I haven't posted a still shot for some time.
This is a workup of the Malaspina glacier in Southeast Alaska from USGS DEMs, and a NASA satellite photo of the same area as color (image map geotif).

As you can see, the sat photo gets a bit blurry close up. It does look great from altitude though. I would like to get some shrub populations in the darker area on the moraine.

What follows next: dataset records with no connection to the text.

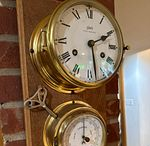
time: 2:28
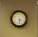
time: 4:31
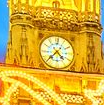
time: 4:37
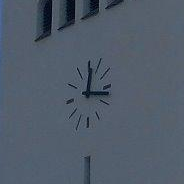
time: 12:16
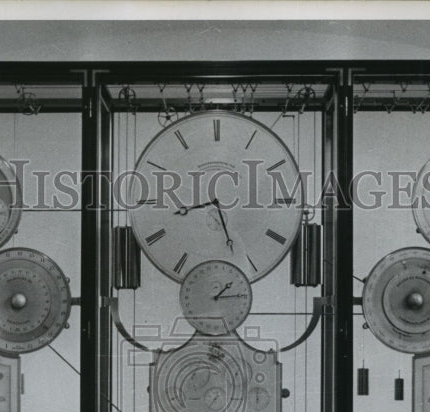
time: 8:26
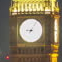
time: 9:05
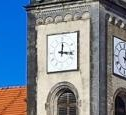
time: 12:16
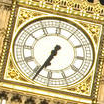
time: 6:34
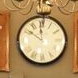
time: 11:50
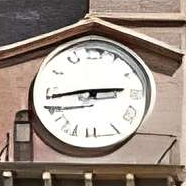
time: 2:44
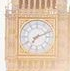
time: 7:11
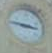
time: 2:46
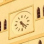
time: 5:22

So, I have a question: Is there a way to use color separations for distribution masking of population? I copied the sat photo and made a grayscale tif of just the darker areas with all others transparent.
I've been trying to put it in as a mask but it just doesn't do anything. I am wondering if I have to go through some blue node to extract the scalar level of gray to affect a mask.
Way over my head in this.

Cheers,

Russ
I'm a half century plus ten yrs old. Yikes!

Oshyan

If it's grayscale it should represent the amount of distribution you want in each area for 1 or more populations (each would have the same distribution unless you use a more advanced approach to split up the spectrum). So assuming that's the case, white would be "maximum number of objects given all other restrictions on the population", and black would be no objects. I assume you know that, just making sure. So then the question is how are you attempting to use it as a distribution mask?

- Oshyan

Dune

You could try adding a few color adjusts under the image, and adjusting each so their subtraction would yield the grey area you need. But I would take the easier way to open the image in PS and draw the area you want populated in another layer, and save that as greyscale mask, with (of course) same location and dimensions. Or if you want more masks for several pops, use an RGB image and put the masks in the channels, and separate in TG again (blue to scalar, green to scalar, red to scalar).

lat 64

#3
Thanks for the input.

I have tried to use the grayscale tif image that I made from the dark colors to mask a surface shader, not much joy there either. It textures nothing as a mask, and everything when invert mask is checked—no variability in distribution like a painted shader does so well. That's really what I am trying to do—just have it plugged into the network like a painted shader.

The darn tiff loses its georeferencing when I copy it. I'm having to brush up on Qgis to re-georeference it.
Every day is a lesson :P

r
I'm a half century plus ten yrs old. Yikes!

Dune

You could also do a topdown render from a second camera above the area you want popped, keep it there, paint in PS in your (low quality if needed) render and project the resulting mask through the same camera. That's very easy.

lat 64

yes, a painted shader is my fallback option. I just wanted to find a way to use data from actual satellite images for populations or shaders.

Makes me wonder if there is a way to copy/paste a raster image into a painted shader. That would be cool!. I think I'm just missing something that's all.

Thanks again for the tips Ulco.
I'm a half century plus ten yrs old. Yikes!